I wish to restate further and with emphasis that appeals generally are creations of statute and failure to comply with the statutory requirements prescribed by the relevant laws under which such appeals may be competent and properly before the Court will deprive such appellate Court of jurisdiction to entertain the appeal. See Kudiobor V. Kudanu 6 WACA 14.

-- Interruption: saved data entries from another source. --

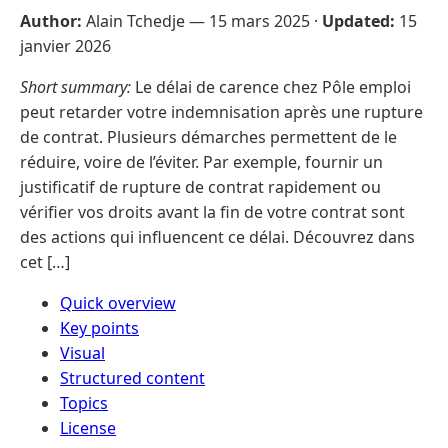
Author:
Alain Tchedje —
15 mars 2025
·
Updated:
15
janvier 2026
Short summary:
Le délai de carence chez Pôle emploi
peut retarder votre indemnisation après une rupture
de contrat. Plusieurs démarches permettent de le
réduire, voire de l’éviter. Par exemple, fournir un
justificatif de rupture de contrat rapidement ou
vérifier vos droits avant la fin de votre contrat sont
des actions qui influencent ce délai. Découvrez dans
cet […]
Quick overview
Key points
Visual
Structured content
Topics
License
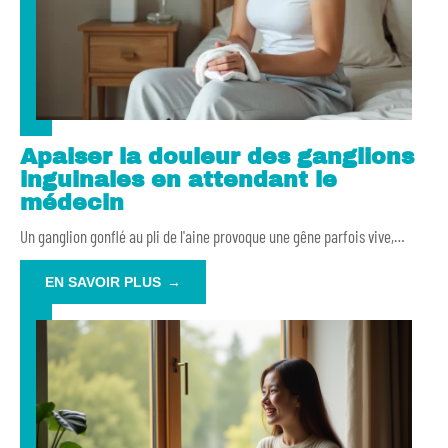
Apaiser la douleur des ganglions
inguinales en attendant le
médecin
Un ganglion gonflé au pli de l'aine provoque une gêne parfois vive,
…
EN SAVOIR PLUS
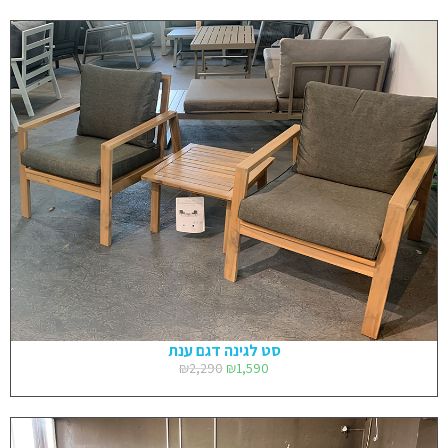
סט לגינה דגם ענת
₪
2,290
₪
1,590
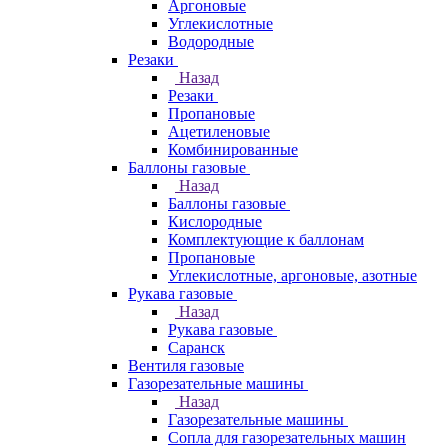
Аргоновые
Углекислотные
Водородные
Резаки
Назад
Резаки
Пропановые
Ацетиленовые
Комбинированные
Баллоны газовые
Назад
Баллоны газовые
Кислородные
Комплектующие к баллонам
Пропановые
Углекислотные, аргоновые, азотные
Рукава газовые
Назад
Рукава газовые
Саранск
Вентиля газовые
Газорезательные машины
Назад
Газорезательные машины
Сопла для газорезательных машин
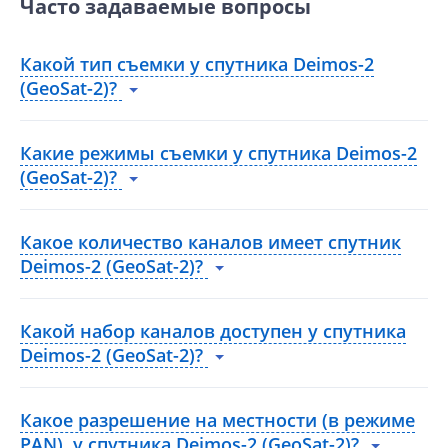
Часто задаваемые вопросы
Какой тип съемки у спутника Deimos-2
(GeoSat-2)?
Какие режимы съемки у спутника Deimos-2
(GeoSat-2)?
Какое количество каналов имеет спутник
Deimos-2 (GeoSat-2)?
Какой набор каналов доступен у спутника
Deimos-2 (GeoSat-2)?
Какое разрешение на местности (в режиме
PAN) у спутника Deimos-2 (GeoSat-2)?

Failure to meet the statutory requirements which are conditions precedent to the filing of a valid appeal constitutes a grave irregularity, so fundamental that there would be no appeal which the appellate Court could lawfully entertain. Such irregularity can by no means be regarded as

mere technicality but constitutes an incurable defect that must deprive the appellate Court of jurisdiction. See in support the cases of Oranye V. Jibowu (1950) 13 WACA 41 and Ohene Moore V. Akese Tayee 2 WACA 43 whereby the Judicial Committee of the Privy Council was concerned, not with any extension of time but with failure by the appellant to fulfill certain statutory conditions requisite for the purpose of the appeal.

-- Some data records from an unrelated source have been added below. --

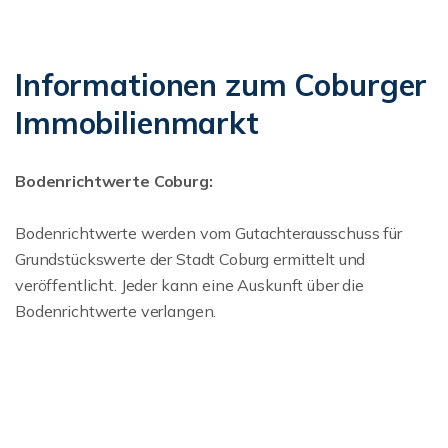
Informationen zum Coburger
Immobilienmarkt
Bodenrichtwerte Coburg:
Bodenrichtwerte werden vom Gutachterausschuss für
Grundstückswerte der Stadt Coburg ermittelt und
veröffentlicht. Jeder kann eine Auskunft über die
Bodenrichtwerte verlangen.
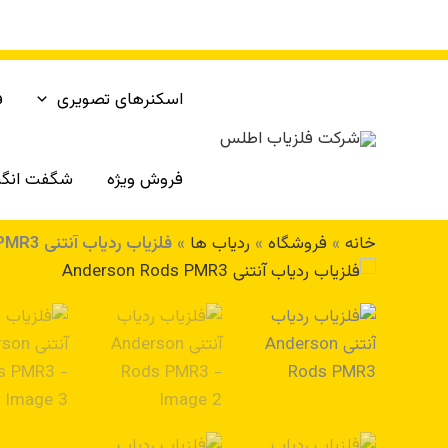
رش
ه
حتوا
اسکنرهای تصویری
ف
فروش ویژه
شگفت انگی
خانه
»
فروشگاه
»
ردیاب ها
»
فلزیاب ردیاب آنتنی Anderson Rods PMR3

The purported notice of appeal filed on 21st August, 2006 was out of time, and no leave was sought and obtained through trinity prayers for an extension of time within which to appeal for purpose of regularizing the defective documents. The consequential effect is, there is no valid appeal before this Court. Therefore, in the absence of any initial valid and competent notice of appeal filed, any subsequent amendment of such an incompetent document will in no wise validate the former.

The foundation is incurably defective and cannot be cured by any subsequent amendment. You cannot build something on nothing and expect it to stand. The entire structure, if any will surely collapse. The purported initial notice as well as the

amended Notice of appeal filed by the appellant in the purported exercise of the right of appeal against the decision of the lower Court are all incompetent and cannot be covered by Section 233 of the Constitution . See the decision in Auto Import Export V. Adebayo & Ors (2002) 12 SC (Pt. 1) 158. See also Sken Consult V. Ukey (1980) 1 SC 6 at 26.

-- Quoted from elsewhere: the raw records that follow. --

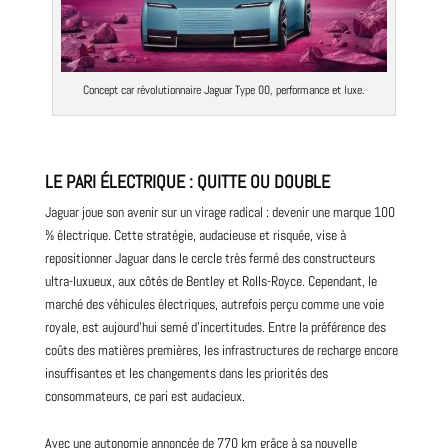
Concept car révolutionnaire Jaguar Type 00, performance et luxe.
LE PARI ÉLECTRIQUE : QUITTE OU DOUBLE
Jaguar
joue son avenir sur un virage radical : devenir une marque
100
% électrique
. Cette stratégie, audacieuse et risquée, vise à
repositionner Jaguar dans le cercle très fermé des constructeurs
ultra-luxueux, aux côtés de Bentley et Rolls-Royce. Cependant, le
marché des véhicules électriques, autrefois perçu comme une voie
royale, est aujourd’hui semé d’incertitudes. Entre la préférence des
coûts des matières premières, les infrastructures de recharge encore
insuffisantes et les changements dans les priorités des
consommateurs, ce pari est audacieux.
Avec une autonomie annoncée de 770 km grâce à sa nouvelle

In the result and on the totality of the notice of preliminary objection raised by the respondent, same I hold is upheld and sustained. With there being no valid and competent notice of appeal filed before this Court therefore, the purported attempted notice filed on 21/8/2006 is hereby struck out for incompetence.

With costs following events, I will assess the sum of N500, 000.00k as adequate in favour of the respondent.

The Notice of appeal filed on 21/8/2006 as well as the amended Notice of appeal filed 5/11/08 are both struck out for incompetence with N500, 000.00k costs in favour of the respondent.